Content starts

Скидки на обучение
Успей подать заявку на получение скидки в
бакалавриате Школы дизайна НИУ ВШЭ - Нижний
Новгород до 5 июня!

Content ends
Content starts

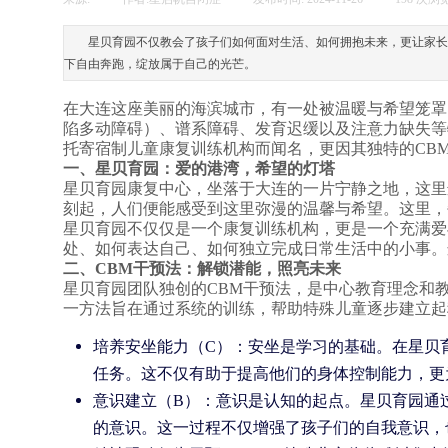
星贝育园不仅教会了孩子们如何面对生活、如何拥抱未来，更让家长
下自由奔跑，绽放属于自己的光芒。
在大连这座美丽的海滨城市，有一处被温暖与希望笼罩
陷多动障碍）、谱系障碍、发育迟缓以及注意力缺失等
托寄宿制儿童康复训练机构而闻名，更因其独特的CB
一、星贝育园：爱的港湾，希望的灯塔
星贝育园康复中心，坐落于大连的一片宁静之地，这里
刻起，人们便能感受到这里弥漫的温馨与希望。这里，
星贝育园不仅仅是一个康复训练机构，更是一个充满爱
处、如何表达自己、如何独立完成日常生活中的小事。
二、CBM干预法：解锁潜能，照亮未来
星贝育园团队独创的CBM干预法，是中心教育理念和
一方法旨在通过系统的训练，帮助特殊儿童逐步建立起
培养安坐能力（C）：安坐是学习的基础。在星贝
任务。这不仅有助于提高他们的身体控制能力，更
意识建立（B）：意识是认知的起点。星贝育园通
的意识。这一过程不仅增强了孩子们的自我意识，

Content ends
Content starts

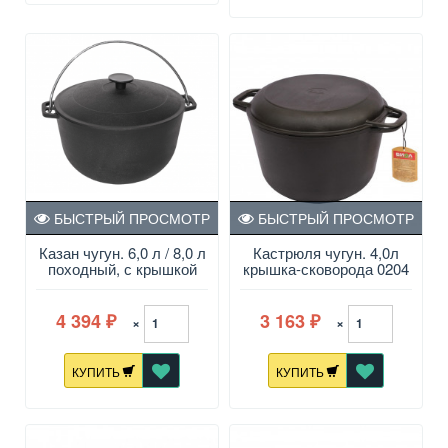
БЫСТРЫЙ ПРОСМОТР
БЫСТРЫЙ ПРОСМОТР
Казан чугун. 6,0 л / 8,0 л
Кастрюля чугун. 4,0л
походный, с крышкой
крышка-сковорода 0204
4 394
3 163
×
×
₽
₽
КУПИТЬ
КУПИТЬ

Content ends

■ What to do
Reproduce, without any change, the lines in the records above from the line with "Скидки на обучение" to the line with "Новгород до 5 июня!", including both of those lines.

■ Answer box
Скидки на обучение
Успей подать заявку на получение скидки в
бакалавриате Школы дизайна НИУ ВШЭ - Нижний
Новгород до 5 июня!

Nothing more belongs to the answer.